Recorded at Octopus Studio, Copenhagen, 1977-1982
Re-mixed at DIEM, Arhus, 1997-1999
Recording producer: Gunner Moller Pedersen
Sound engineer: Claus Pedersen
DACAPO 8.224174-79 [6CDs: 361.36]
DaCapo

A year in six hours - or twelve months in electronic music, as its composer calls it. This Wagnerian undertaking by Gunner Moller Pedersen is nothing less than the depiction, in electronic music, month by month, of the passage of a whole year.

In practical terms the piece is in quadraphonic sound. Pedersen calls his music "spatial" - multi-channel music with preferably four speakers, utilising reverberation and phasing to intensify the sense of space. Optimum listening conditions are therefore larger spaces - unsurprisingly A Sound Year has been performed in galleries and in concert halls and also shown on films and television.

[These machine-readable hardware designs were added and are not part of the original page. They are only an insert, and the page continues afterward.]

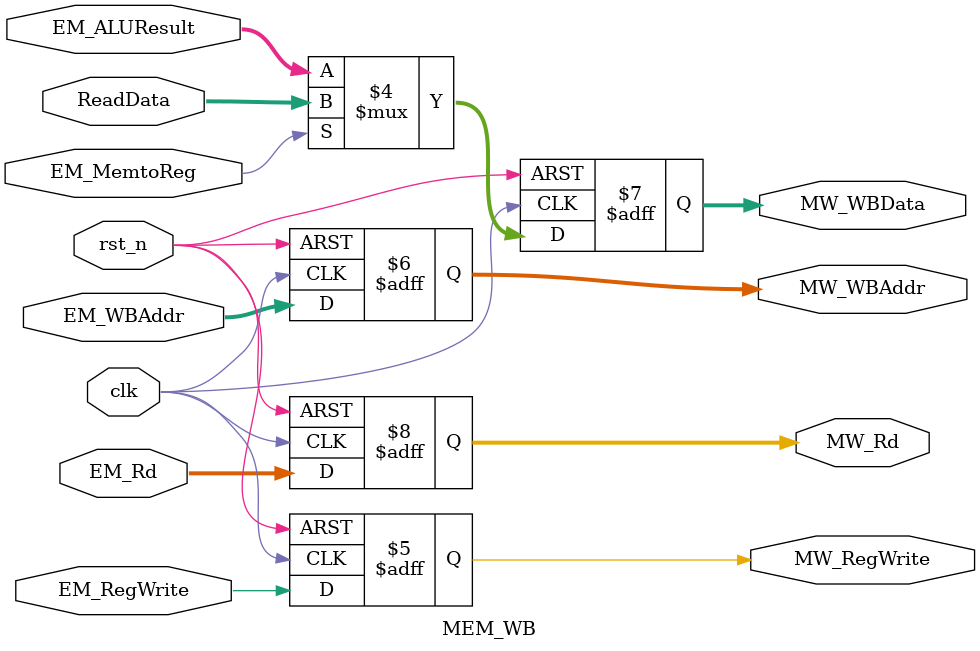
<source format=v>
`timescale 1ns / 1ps

module MEM_WB(
input clk,
input rst_n,
input EM_RegWrite,
input EM_MemtoReg,
input [31:0] ReadData,
input [31:0] EM_ALUResult,
input [4:0] EM_WBAddr,
input [4:0] EM_Rd,
//input EM_PCSrc,
//input [1:0] IE_jump,
output reg MW_RegWrite,
output reg [4:0] MW_WBAddr,
output reg [31:0] MW_WBData,
output reg [4:0] MW_Rd
    );
//wire branch;
//assign branch=(EM_PCSrc==1'b1)?1'b1:1'b0;	 
always@(posedge clk or negedge rst_n)
begin
	if(~rst_n)
	begin
		MW_RegWrite<=1'b0;
		MW_WBData<=32'h0;
		MW_WBAddr<=5'h0;
		MW_Rd<=5'h0;
	end
	else
	begin
		MW_RegWrite<=EM_RegWrite;
		MW_WBData<=(EM_MemtoReg==1)?ReadData:EM_ALUResult;
		MW_WBAddr<=EM_WBAddr;
		MW_Rd<=EM_Rd;
	end
end

endmodule

</source>
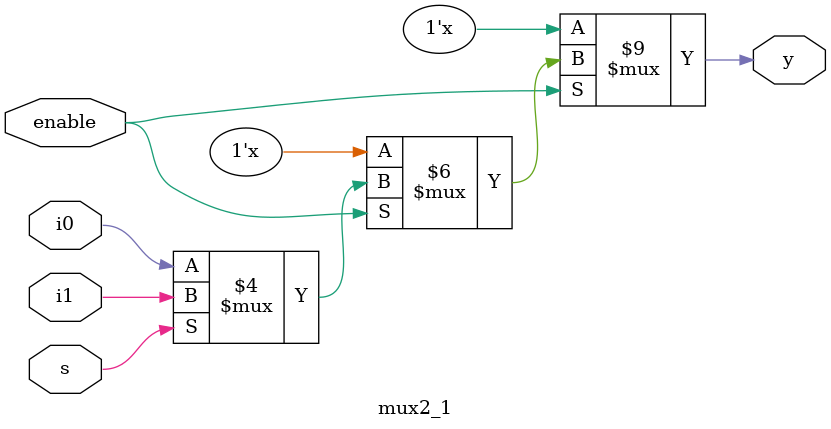
<source format=v>
module mux2_1(
enable,i1,i0,s,y
    );
    input enable;
    input i1;
    input i0;
    input s;
    output reg y;
    
 always@(*)
 begin
    if(enable) 
    begin
    if(s) y=i1;
    else y=i0;
    end
 end   
    
 endmodule

</source>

And what of Pedersen's music? His muse certainly inclines to the gargantuan but this student of Per Norgard and Cornelius Cardew also has poetic and mathematical interests. Each month in music lasts almost exactly thirty minutes, each is prefaced with several lines of poetry - elliptical, tangential, spare - and in an hilariously unreadable programme note from 1977 we are told that a sound year "is a concept, an imaginary unit" and are treated to a paragraph about the oscillations of the universe.

January begins with electronic flurries of sound, percussive "incidents" which alert one to the pictorial element in this music. February, for example, seems to suggest ice melting, March's insistent "brass" plip plops to a thaw. May assumes a distinctly inter-Galactic hue, June embraces Schoenberg and July treats us to electronic stasis, an enervating languor. August - rather excitingly - bursts into storm and a shimmering rain before October's weird pulse beats, November's lashing wind and December's calm resolution end the year's journey.

Clearly there are elements here of abstraction and naturalism - fitting battle grounds in contemporary art where A Sound Year provides a soundtrack variously insistent and nondescript. Pedersen asks us to listen attentively or inattentively, consciously or unconsciously and that he hopes his music brings pleasure. In that his hopes are as modest as his music is long. But it is a good hope and others may well enjoy his year in sound rather more than I.